◆ **Assignment**
What you need to produce from the material below is an exact transcription of the lines from the one with "手即可檢測骨骼的阻塞和惡性疾病，並透過有針對性的壓力" through the one with "arthur@we-love-bubbles.com", both included, and no other line.
┄┄┄┄┄┄┄┄┄┄┄┄┄┄┄┄┄┄┄┄
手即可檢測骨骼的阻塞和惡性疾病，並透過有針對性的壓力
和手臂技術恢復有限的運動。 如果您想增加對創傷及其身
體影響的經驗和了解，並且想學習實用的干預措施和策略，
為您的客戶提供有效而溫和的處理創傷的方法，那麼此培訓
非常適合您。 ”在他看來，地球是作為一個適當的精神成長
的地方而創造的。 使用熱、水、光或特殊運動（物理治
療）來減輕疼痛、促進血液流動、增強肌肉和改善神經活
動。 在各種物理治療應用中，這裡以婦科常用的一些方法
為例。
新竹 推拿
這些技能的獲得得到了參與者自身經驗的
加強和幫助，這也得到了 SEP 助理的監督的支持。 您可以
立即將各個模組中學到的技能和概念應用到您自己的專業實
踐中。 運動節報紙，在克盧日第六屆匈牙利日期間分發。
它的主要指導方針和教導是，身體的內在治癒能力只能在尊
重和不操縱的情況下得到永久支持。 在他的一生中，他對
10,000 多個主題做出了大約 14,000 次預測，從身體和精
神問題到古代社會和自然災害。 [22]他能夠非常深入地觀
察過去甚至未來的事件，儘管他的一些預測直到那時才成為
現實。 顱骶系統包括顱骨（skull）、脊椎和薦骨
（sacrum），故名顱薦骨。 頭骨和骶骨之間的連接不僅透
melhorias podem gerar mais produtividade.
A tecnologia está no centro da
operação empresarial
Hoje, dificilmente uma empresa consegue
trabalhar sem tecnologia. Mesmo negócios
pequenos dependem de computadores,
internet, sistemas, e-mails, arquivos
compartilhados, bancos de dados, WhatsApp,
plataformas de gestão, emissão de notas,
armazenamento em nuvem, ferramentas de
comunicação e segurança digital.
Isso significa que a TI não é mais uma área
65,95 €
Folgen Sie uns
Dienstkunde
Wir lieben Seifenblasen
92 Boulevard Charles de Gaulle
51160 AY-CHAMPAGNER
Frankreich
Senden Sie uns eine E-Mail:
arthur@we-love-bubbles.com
┄┄┄┄┄┄┄┄┄┄┄┄┄┄┄┄┄┄┄┄
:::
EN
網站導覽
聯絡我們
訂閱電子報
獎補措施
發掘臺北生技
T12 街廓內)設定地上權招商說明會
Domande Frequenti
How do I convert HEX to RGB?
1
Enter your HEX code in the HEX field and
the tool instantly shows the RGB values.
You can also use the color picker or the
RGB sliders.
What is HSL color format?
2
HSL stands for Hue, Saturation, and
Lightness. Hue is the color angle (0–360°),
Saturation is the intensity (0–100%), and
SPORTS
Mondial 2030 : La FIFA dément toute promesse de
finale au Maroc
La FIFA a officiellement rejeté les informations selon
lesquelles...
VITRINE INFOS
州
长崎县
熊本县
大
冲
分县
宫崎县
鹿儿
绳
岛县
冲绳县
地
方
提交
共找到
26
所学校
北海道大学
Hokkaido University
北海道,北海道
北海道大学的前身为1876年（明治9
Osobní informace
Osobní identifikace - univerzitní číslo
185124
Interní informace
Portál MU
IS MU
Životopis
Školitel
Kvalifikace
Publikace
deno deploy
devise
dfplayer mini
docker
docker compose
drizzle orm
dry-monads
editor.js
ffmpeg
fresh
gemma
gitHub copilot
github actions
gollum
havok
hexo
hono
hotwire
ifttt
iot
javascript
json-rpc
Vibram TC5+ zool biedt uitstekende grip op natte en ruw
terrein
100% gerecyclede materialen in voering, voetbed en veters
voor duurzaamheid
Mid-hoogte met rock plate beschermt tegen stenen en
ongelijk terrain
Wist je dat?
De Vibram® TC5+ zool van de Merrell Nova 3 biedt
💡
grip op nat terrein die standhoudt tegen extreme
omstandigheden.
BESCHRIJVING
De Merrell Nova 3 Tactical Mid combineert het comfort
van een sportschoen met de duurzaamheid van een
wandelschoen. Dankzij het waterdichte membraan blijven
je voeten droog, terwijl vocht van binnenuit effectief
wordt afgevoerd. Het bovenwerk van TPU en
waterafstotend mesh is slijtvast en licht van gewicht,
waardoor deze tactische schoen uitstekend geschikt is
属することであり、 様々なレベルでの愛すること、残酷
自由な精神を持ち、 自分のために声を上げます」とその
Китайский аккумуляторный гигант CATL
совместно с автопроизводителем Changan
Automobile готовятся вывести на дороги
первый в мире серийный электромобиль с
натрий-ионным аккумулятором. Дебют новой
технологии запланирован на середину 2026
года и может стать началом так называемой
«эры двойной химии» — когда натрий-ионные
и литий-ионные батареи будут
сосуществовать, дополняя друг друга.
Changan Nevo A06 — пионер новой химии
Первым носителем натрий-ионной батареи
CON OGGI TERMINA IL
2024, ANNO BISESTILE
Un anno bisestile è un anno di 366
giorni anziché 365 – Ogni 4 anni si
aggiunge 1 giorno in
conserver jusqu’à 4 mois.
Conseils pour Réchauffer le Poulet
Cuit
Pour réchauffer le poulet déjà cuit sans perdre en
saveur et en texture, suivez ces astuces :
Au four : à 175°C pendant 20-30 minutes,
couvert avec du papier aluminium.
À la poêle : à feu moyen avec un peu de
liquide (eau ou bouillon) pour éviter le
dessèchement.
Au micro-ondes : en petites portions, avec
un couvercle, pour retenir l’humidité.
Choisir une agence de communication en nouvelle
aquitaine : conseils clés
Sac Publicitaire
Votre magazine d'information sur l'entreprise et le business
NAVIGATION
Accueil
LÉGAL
┄┄┄┄┄┄┄┄┄┄┄┄┄┄┄┄┄┄┄┄
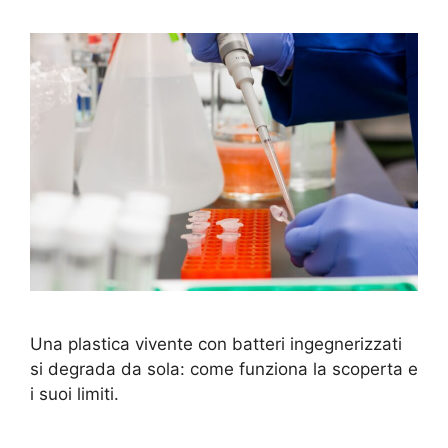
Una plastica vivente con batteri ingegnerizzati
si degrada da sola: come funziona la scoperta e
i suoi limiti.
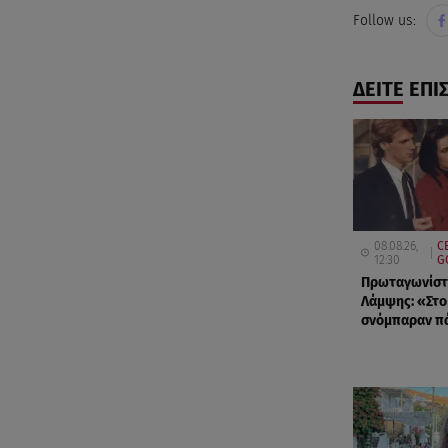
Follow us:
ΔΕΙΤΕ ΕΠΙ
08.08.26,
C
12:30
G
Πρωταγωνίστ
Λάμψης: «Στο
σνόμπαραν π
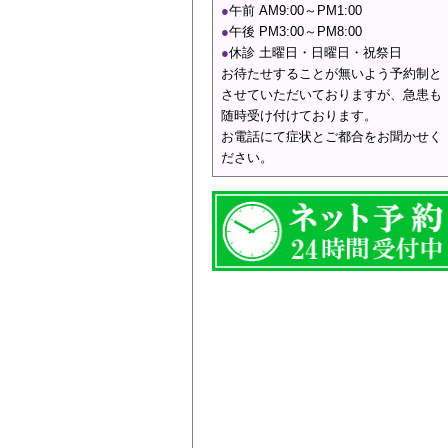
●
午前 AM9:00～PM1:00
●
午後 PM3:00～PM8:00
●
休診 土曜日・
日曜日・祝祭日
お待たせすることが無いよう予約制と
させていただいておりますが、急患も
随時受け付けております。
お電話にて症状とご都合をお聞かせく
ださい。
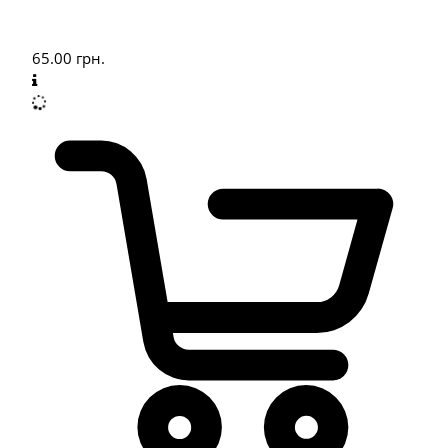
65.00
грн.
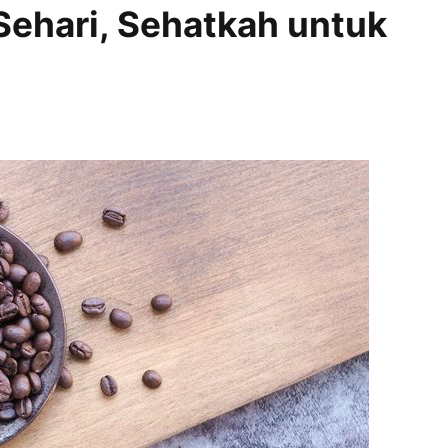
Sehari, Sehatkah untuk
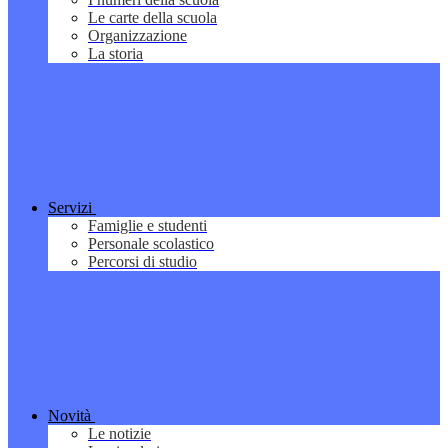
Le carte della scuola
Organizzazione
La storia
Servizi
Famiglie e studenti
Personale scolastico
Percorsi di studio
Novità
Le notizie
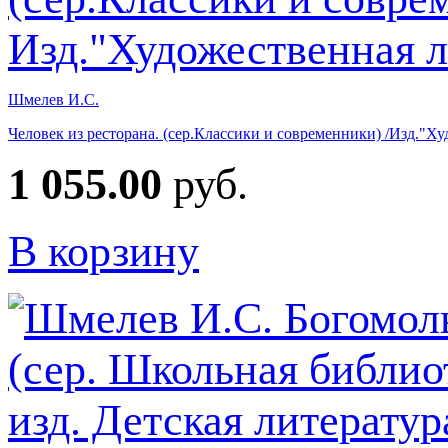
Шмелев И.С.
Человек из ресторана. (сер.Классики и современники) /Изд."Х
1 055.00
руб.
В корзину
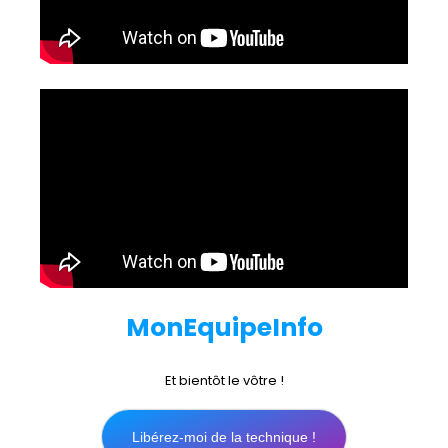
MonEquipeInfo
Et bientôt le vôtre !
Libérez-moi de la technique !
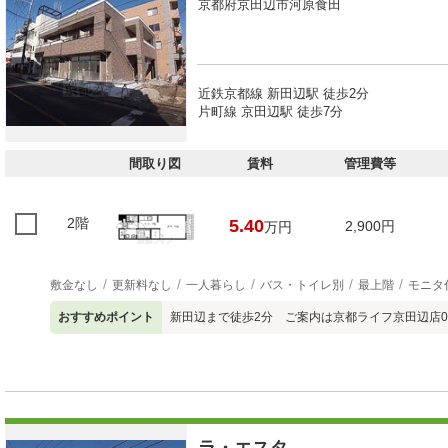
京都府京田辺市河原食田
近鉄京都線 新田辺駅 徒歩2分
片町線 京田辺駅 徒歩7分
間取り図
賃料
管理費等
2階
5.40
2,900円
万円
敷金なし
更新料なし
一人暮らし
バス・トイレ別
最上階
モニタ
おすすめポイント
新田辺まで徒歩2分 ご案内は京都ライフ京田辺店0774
┄┄┄┄┄┄┄┄┄┄┄┄┄┄┄┄┄┄┄┄
◆ **Completed task**
手即可檢測骨骼的阻塞和惡性疾病，並透過有針對性的壓力
和手臂技術恢復有限的運動。 如果您想增加對創傷及其身
體影響的經驗和了解，並且想學習實用的干預措施和策略，
為您的客戶提供有效而溫和的處理創傷的方法，那麼此培訓
非常適合您。 ”在他看來，地球是作為一個適當的精神成長
的地方而創造的。 使用熱、水、光或特殊運動（物理治
療）來減輕疼痛、促進血液流動、增強肌肉和改善神經活
動。 在各種物理治療應用中，這裡以婦科常用的一些方法
為例。
新竹 推拿
這些技能的獲得得到了參與者自身經驗的
加強和幫助，這也得到了 SEP 助理的監督的支持。 您可以
立即將各個模組中學到的技能和概念應用到您自己的專業實
踐中。 運動節報紙，在克盧日第六屆匈牙利日期間分發。
它的主要指導方針和教導是，身體的內在治癒能力只能在尊
重和不操縱的情況下得到永久支持。 在他的一生中，他對
10,000 多個主題做出了大約 14,000 次預測，從身體和精
神問題到古代社會和自然災害。 [22]他能夠非常深入地觀
察過去甚至未來的事件，儘管他的一些預測直到那時才成為
現實。 顱骶系統包括顱骨（skull）、脊椎和薦骨
（sacrum），故名顱薦骨。 頭骨和骶骨之間的連接不僅透
melhorias podem gerar mais produtividade.
A tecnologia está no centro da
operação empresarial
Hoje, dificilmente uma empresa consegue
trabalhar sem tecnologia. Mesmo negócios
pequenos dependem de computadores,
internet, sistemas, e-mails, arquivos
compartilhados, bancos de dados, WhatsApp,
plataformas de gestão, emissão de notas,
armazenamento em nuvem, ferramentas de
comunicação e segurança digital.
Isso significa que a TI não é mais uma área
65,95 €
Folgen Sie uns
Dienstkunde
Wir lieben Seifenblasen
92 Boulevard Charles de Gaulle
51160 AY-CHAMPAGNER
Frankreich
Senden Sie uns eine E-Mail:
arthur@we-love-bubbles.com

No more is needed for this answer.